- **Work to complete**:
If a line in the data below holds the word "Timing", copy it.

- **Data listing**:
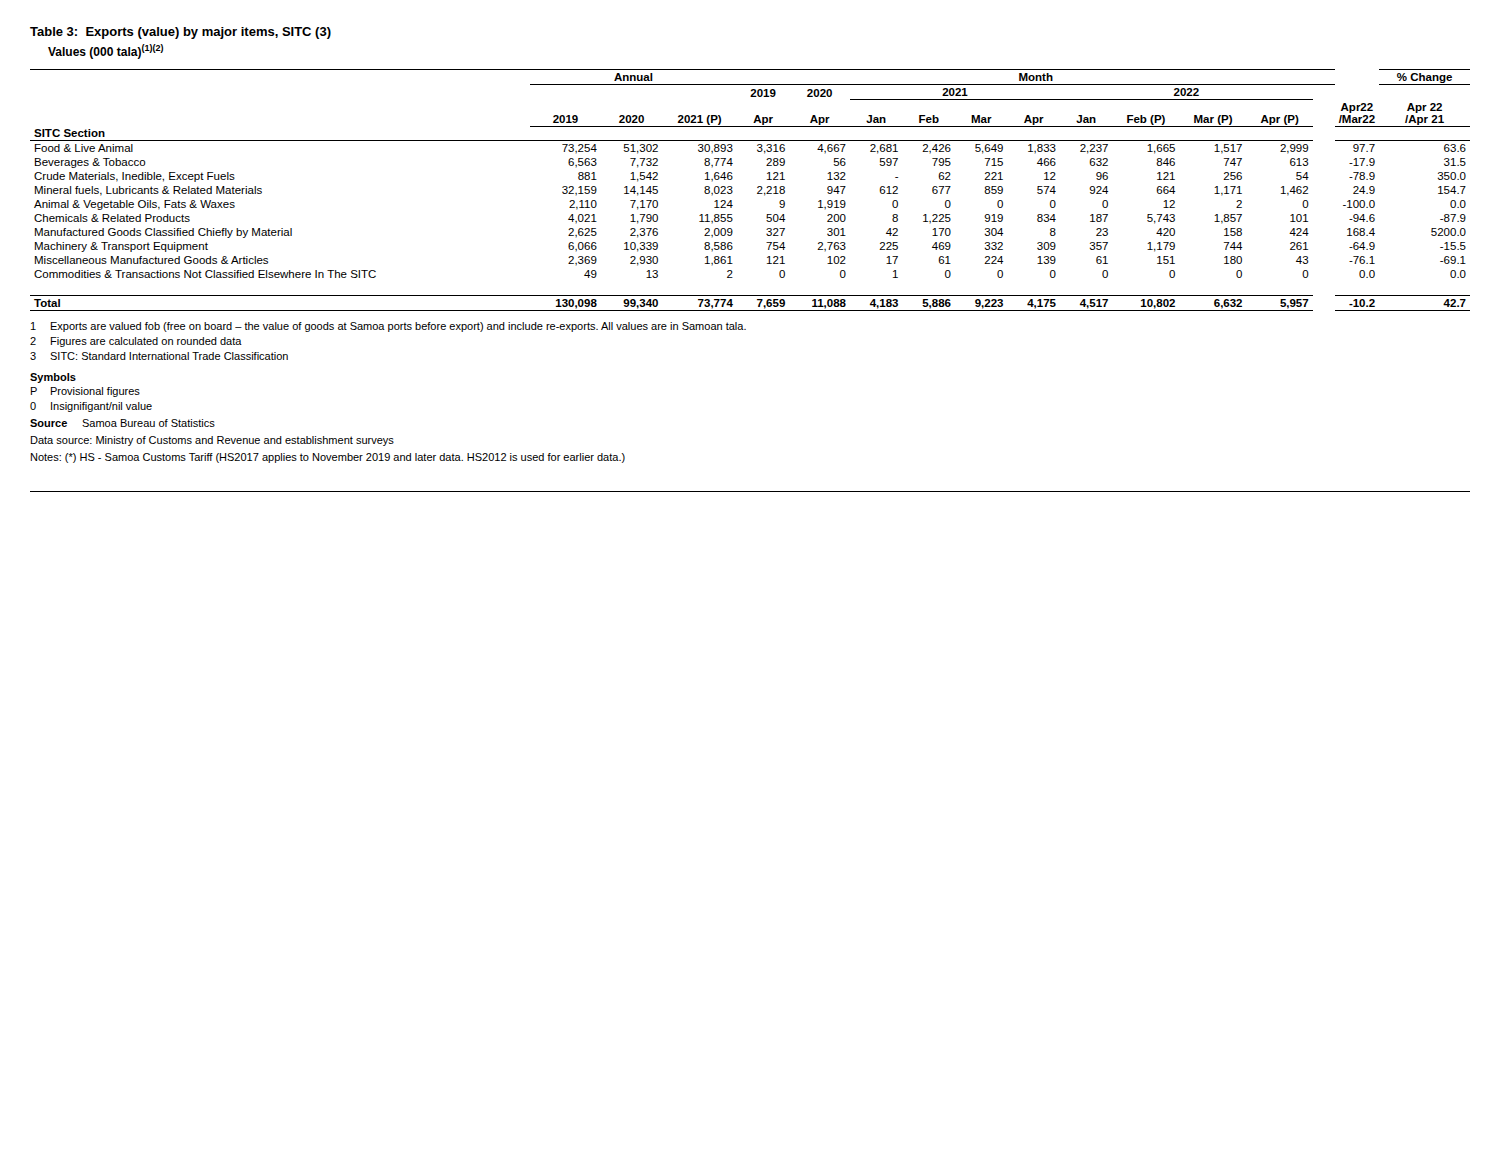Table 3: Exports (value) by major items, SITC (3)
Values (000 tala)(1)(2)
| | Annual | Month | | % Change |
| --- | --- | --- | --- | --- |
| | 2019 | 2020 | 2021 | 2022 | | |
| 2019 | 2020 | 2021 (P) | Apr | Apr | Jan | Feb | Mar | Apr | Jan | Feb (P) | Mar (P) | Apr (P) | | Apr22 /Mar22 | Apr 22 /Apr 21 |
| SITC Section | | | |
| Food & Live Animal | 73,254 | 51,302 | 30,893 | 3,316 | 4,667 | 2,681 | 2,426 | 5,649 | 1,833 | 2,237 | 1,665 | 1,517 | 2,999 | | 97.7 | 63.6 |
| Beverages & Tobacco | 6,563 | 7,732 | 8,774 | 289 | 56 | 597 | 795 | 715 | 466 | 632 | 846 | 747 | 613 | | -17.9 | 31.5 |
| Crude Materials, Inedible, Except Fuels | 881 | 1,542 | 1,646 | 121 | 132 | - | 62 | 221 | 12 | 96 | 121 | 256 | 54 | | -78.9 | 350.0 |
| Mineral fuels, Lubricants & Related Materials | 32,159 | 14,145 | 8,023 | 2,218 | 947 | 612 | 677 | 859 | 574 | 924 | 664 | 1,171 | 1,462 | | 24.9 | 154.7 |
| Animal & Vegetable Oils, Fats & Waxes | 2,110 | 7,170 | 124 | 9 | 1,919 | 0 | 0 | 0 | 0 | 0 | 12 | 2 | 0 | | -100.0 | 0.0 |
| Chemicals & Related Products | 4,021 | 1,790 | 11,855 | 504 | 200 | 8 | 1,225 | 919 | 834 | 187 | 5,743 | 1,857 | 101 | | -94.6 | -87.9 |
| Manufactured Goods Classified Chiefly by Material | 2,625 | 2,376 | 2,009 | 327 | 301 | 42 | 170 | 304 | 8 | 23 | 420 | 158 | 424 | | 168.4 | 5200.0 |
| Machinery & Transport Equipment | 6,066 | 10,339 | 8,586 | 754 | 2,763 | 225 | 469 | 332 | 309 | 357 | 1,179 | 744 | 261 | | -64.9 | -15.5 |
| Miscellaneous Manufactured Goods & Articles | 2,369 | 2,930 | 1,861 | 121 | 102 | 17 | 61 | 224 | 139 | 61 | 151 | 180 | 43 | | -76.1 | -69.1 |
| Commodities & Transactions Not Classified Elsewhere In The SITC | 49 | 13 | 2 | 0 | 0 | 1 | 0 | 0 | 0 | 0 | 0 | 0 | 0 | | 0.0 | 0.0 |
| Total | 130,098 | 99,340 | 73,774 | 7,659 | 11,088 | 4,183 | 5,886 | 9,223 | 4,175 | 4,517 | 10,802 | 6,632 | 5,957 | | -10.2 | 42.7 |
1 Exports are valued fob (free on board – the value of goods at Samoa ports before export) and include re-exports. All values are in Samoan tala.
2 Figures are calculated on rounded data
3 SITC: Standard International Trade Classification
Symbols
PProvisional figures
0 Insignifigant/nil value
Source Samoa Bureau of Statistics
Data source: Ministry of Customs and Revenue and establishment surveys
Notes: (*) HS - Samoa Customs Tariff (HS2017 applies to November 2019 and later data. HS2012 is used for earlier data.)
* * *
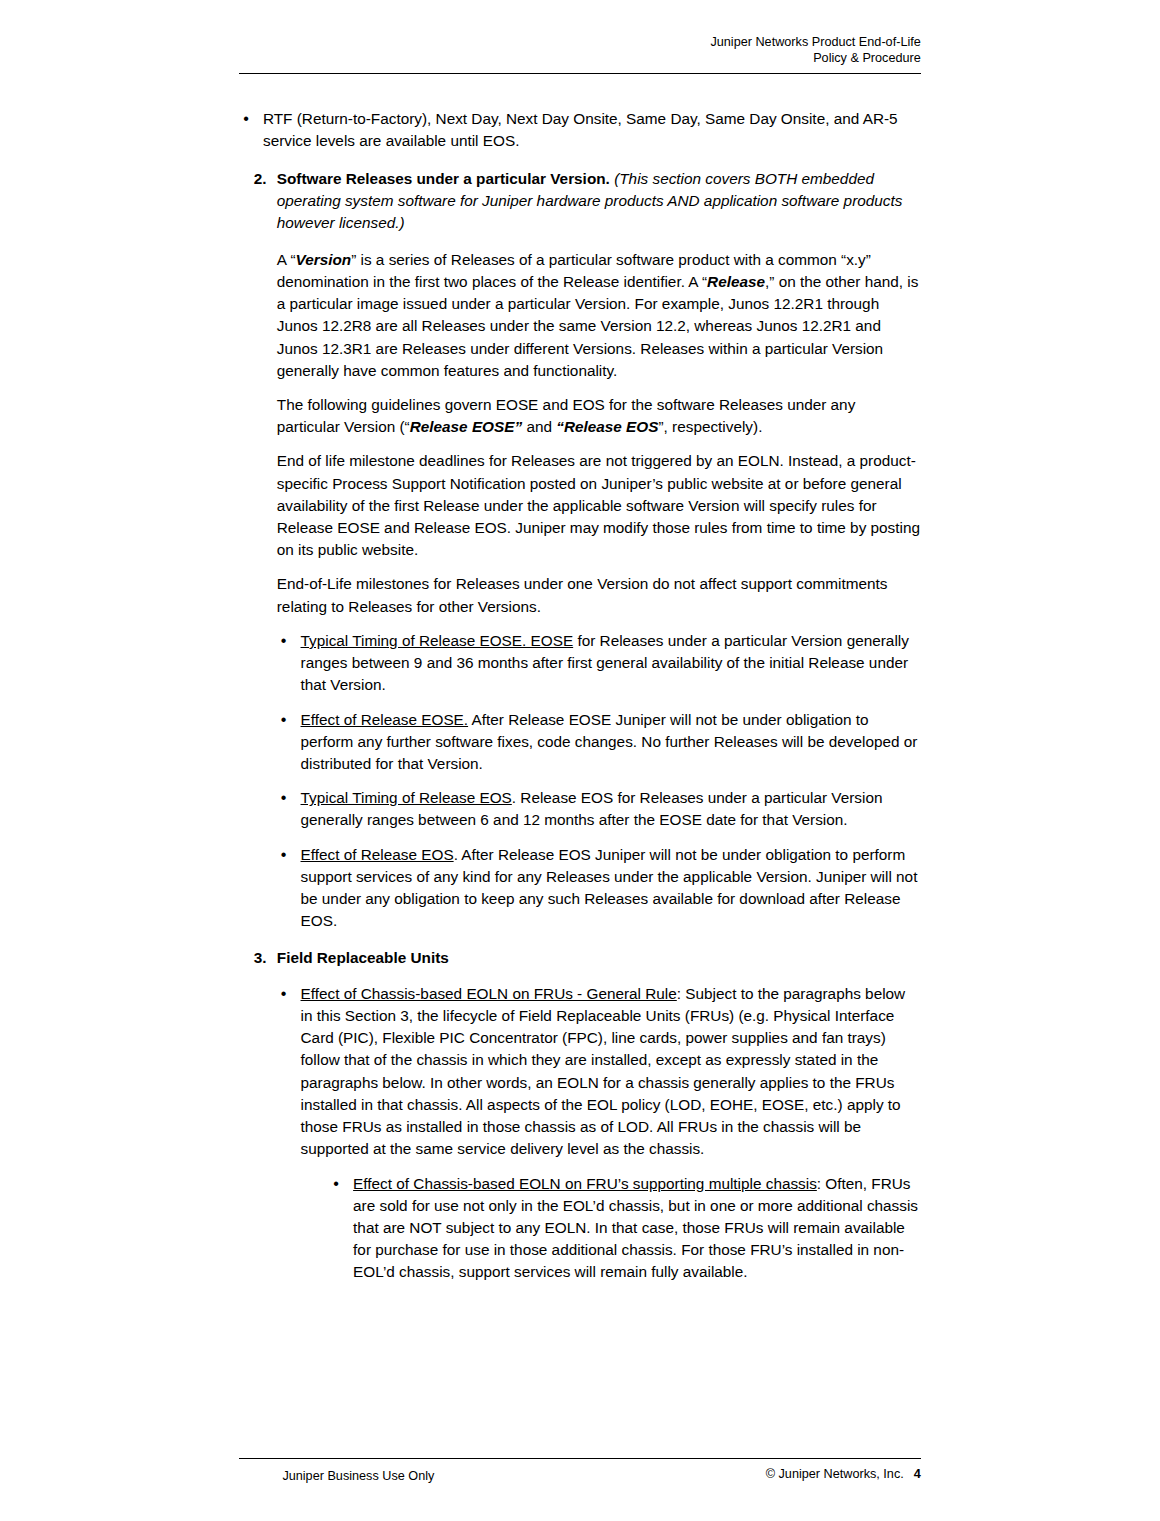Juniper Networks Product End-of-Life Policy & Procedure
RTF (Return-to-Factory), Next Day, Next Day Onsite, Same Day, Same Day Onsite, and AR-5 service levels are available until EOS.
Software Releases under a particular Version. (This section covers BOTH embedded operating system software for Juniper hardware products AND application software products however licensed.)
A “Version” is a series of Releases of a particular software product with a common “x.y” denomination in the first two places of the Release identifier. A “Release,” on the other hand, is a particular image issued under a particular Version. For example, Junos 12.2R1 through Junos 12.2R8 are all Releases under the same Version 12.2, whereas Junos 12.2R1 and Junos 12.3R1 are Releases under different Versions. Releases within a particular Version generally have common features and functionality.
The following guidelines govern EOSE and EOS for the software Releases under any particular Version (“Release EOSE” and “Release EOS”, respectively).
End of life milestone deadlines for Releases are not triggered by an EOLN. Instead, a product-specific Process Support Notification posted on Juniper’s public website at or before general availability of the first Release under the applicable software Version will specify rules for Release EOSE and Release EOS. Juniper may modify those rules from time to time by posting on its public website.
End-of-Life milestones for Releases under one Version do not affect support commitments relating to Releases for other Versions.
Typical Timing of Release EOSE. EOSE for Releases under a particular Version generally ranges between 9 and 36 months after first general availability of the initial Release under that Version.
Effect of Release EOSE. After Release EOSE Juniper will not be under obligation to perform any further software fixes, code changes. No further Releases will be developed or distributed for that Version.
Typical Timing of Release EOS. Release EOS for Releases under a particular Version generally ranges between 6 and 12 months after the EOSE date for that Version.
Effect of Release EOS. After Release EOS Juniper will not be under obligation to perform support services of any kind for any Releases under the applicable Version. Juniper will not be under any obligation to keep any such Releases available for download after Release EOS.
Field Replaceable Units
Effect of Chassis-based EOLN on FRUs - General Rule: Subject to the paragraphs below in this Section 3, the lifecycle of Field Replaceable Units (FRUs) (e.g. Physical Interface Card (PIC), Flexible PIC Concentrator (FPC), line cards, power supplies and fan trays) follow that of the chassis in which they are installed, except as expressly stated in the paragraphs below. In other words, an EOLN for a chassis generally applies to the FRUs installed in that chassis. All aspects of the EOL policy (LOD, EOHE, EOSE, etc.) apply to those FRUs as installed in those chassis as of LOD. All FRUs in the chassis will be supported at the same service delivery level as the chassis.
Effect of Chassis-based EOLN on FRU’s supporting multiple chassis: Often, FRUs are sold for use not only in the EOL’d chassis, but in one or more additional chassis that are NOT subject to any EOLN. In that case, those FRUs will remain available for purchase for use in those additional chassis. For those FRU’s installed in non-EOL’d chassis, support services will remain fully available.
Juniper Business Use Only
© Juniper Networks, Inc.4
* * *
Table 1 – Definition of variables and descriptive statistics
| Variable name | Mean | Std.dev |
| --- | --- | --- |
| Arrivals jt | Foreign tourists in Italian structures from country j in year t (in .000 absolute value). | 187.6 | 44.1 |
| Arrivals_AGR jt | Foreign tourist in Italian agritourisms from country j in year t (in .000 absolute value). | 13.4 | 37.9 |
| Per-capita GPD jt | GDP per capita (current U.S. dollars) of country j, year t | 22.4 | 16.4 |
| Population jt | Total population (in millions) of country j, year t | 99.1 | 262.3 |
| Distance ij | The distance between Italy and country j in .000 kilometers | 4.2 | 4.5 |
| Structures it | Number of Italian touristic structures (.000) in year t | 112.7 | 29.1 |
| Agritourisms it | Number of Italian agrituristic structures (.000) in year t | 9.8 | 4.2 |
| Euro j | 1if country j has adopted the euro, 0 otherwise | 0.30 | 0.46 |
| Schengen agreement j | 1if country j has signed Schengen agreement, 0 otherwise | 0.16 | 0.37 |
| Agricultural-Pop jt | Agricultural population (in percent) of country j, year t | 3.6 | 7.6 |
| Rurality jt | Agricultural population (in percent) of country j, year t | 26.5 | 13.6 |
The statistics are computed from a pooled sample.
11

- **Response below**:
Typical Timing of Release EOSE. EOSE for Releases under a particular Version generally ranges between 9 and 36 months after first general availability of the initial Release under that Version.
Typical Timing of Release EOS. Release EOS for Releases under a particular Version generally ranges between 6 and 12 months after the EOSE date for that Version.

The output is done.